My hope: Maybe the police did come. Maybe they got the call and drove up the street and realized this was just a party, just a house. The Plus-One party, they must’ve realized. And when they saw the street and realized the house belonged to the Lomans, they left it well enough alone.
Worst case, I had the key for Sunset Retreat. I could move everyone if needed.
Back inside, I saw exactly what needed to be done, could see everything playing out, three steps forward. The liquor coursing through my veins only heightened my sense of control. I had this. Everything was okay.
“Hey, can I talk to you?” Connor shifted a step so he was blocking my path. His breath was so close I shivered. His hands hovered just beside my upper arms, like he had meant to touch me before thinking better of it.
Connor standing before me could go one of two ways. There could be the slide to nostalgia, where he turned his head to the side and I caught a glimpse of the old him, the old us; or there could be the slide to irritation—this feeling that he had secrets I could no longer understand, an exterior I could not decipher. An entire second life he was living in the gap.
He held my gaze like he could read my thoughts.
Look again, and now I couldn’t see Connor without picturing Sadie. The arch of her spine, the smile she’d give, the scent of her conditioner as her hair fell over his face. And him—the way he’d look at her. The crooked grin when he was trying to hide what he was thinking, giving way as she leaned closer.

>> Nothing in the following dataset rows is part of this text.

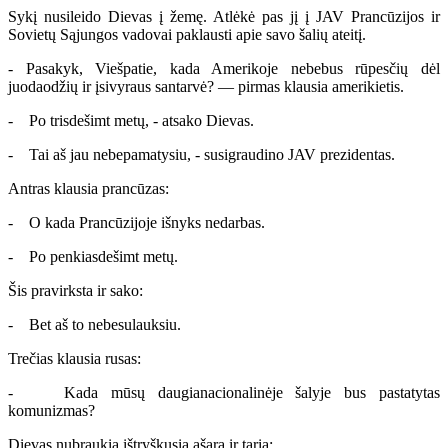
Sykį nusileido Dievas į žemę. Atlėkė pas jį į JAV Prancūzijos ir
Sovietų Sąjungos vadovai paklausti apie savo šalių ateitį.
- Pasakyk, Viešpatie, kada Amerikoje nebebus rūpesčių dėl
juodaodžių ir įsivyraus santarvė? — pirmas klausia amerikietis.
- Po trisdešimt metų, - atsako Dievas.
- Tai aš jau nebepamatysiu, - susigraudino JAV prezidentas.
Antras klausia prancūzas:
- O kada Prancūzijoje išnyks nedarbas.
- Po penkiasdešimt metų.
Šis pravirksta ir sako:
- Bet aš to nebesulauksiu.
Trečias klausia rusas:
- Kada mūsų daugianacionalinėje šalyje bus pastatytas
komunizmas?
Dievas nubraukia ištryškusią ašarą ir taria: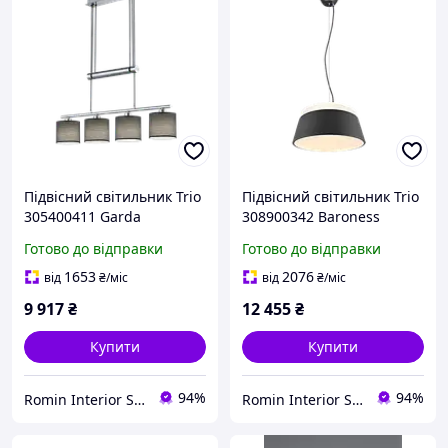
Підвісний світильник Trio
Підвісний світильник Trio
305400411 Garda
308900342 Baroness
Готово до відправки
Готово до відправки
1653
2076
від
₴
/міс
від
₴
/міс
9 917
₴
12 455
₴
Купити
Купити
94%
94%
Romin Interior Store
Romin Interior Store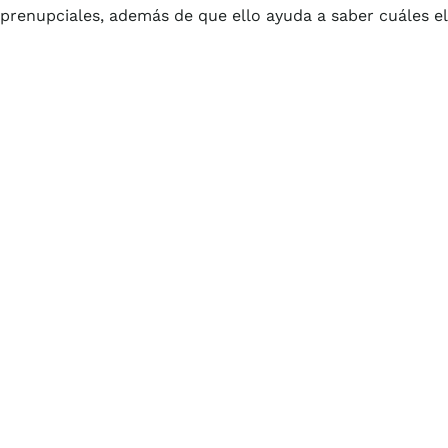
prenupciales, además de que ello ayuda a saber cuáles el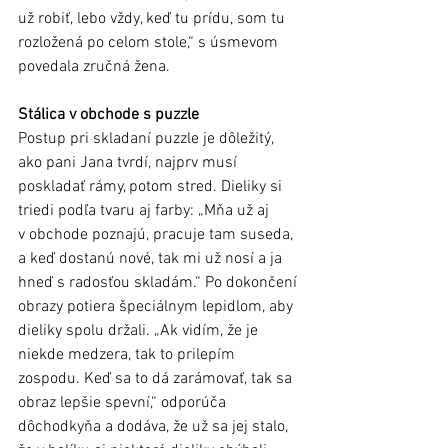
už robiť, lebo vždy, keď tu prídu, som tu 
rozložená po celom stole,“ s úsmevom 
povedala zručná žena. 
Stálica v obchode s puzzle
Postup pri skladaní puzzle je dôležitý, 
ako pani Jana tvrdí, najprv musí 
poskladať rámy, potom stred. Dieliky si 
triedi podľa tvaru aj farby: „Mňa už aj 
v obchode poznajú, pracuje tam suseda, 
a keď dostanú nové, tak mi už nosí a ja 
hneď s radosťou skladám.“ Po dokončení 
obrazy potiera špeciálnym lepidlom, aby 
dieliky spolu držali. „Ak vidím, že je 
niekde medzera, tak to prilepím 
zospodu. Keď sa to dá zarámovať, tak sa 
obraz lepšie spevní,“ odporúča 
dôchodkyňa a dodáva, že už sa jej stalo, 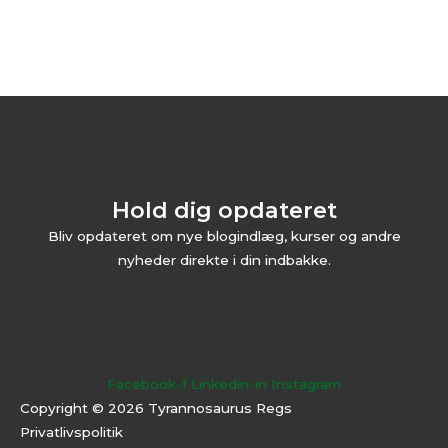
Hold dig opdateret
Bliv opdateret om nye blogindlæg, kurser og andre
nyheder direkte i din indbakke.
Facebook-f
Linkedin-in
Instagram
Copyright © 2026 Tyrannosaurus Regs
Privatlivspolitik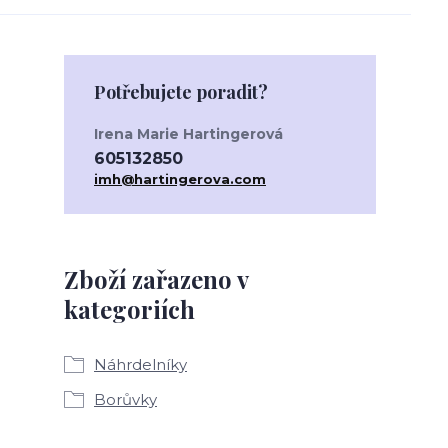
Potřebujete poradit?
Irena Marie Hartingerová
605132850
imh@hartingerova.com
Zboží zařazeno v
kategoriích
Náhrdelníky
Borůvky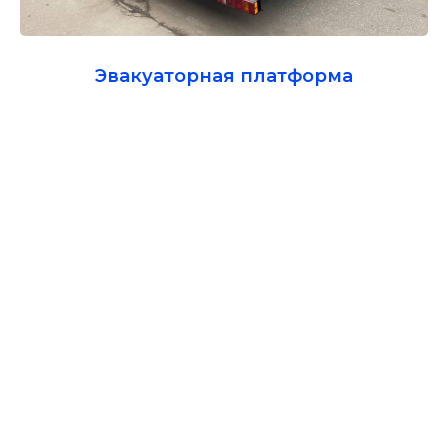
Эвакуаторная платформа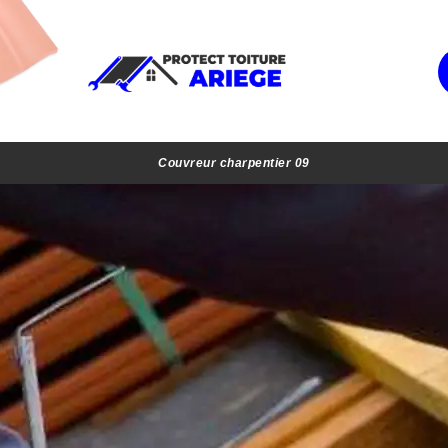
Couvreur charpentier 09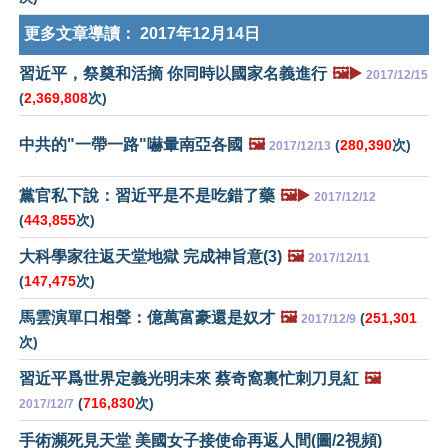
更多文章導讀：
2017年12月14日
習近平，祭奠和活摘 你同時以國家名義進行
🖼️▶️
2017/12/15
(
2,369,808
次)
中共的"一帶一路"嚇暈南亞各國
🖼️
(
280,390
次)
2017/12/13
黨官私下說：習近平是不是吃錯了藥
🖼️▶️
2017/12/12
(
443,855
次)
大科學家往返天堂地獄 完成神旨意(3)
🖼️
2017/12/11
(
147,475
次)
馬雲演單口相聲：億萬富豪還是奴才
🖼️
(
251,301
2017/12/9
次)
習近平爲世界定義光明未來 蔡奇窩裏忙刺刀見紅
🖼️
(
716,830
次)
2017/12/7
手術瀕死見天堂 美國女子接使命再返人間(圖/2視頻)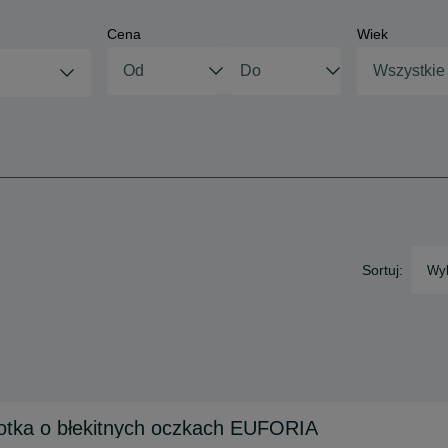
Cena
Wiek
Wszystkie
Sortuj:
Wyb
kotka o błekitnych oczkach EUFORIA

I started to turn but felt his hand drop onto my shoulder. I shrugged it off, more violently than necessary. “Don’t,” I said. This was the first time we’d touched in over six years, but there was something about it that felt so familiar—the emotion snapping between us.
He stood there, eyes wide and hands held up in surrender.
* * *
SIX YEARS EARLIER, CONNOR had found me on Breaker Beach kissing another guy. I’d stumbled after him, clothes and skin covered in wet sand, soles of my feet numb from the night. I reached a hand for his shoulder, to get him to stop, to wait. But when he spun, I didn’t recognize his expression. His voice dropped lower, and a chill ran down my spine. “If you wanted me to see this,” he said, “mission accomplished. But you could’ve just said, Hey, Connor, I don’t think this is going to work out.”
I’d licked my lips, the salt water and the shame mixing together, and, my head still swimming, said, “Hey, Connor, I don’t think this is going to work out.” Trying to get him to laugh, to crack a smile and see how ridiculous the whole thing was.
But all he heard was the cruelty, and he nodded once, leaving me there.
The first time I saw him after that night was at Faith’s, when she broke her arm. The second time, at the bonfire at Breaker Beach, where Sadie found me and our friendship began. After that, for a small town, it had been surprisingly easy to avoid each other. I kept away from the docks and the inland edge of town, where he lived. He kept away from my grandmother’s place at Stone Hollow and from the world the Lomans occupied—the orbit in which I soon found myself.
After a while, it was less an active process than a passive one. We didn’t call, didn’t seek each other out, so that eventually, we didn’t even nod in passing on the street. Like a wound that had thickened as it healed. Nothing but rough skin where nerve endings once existed.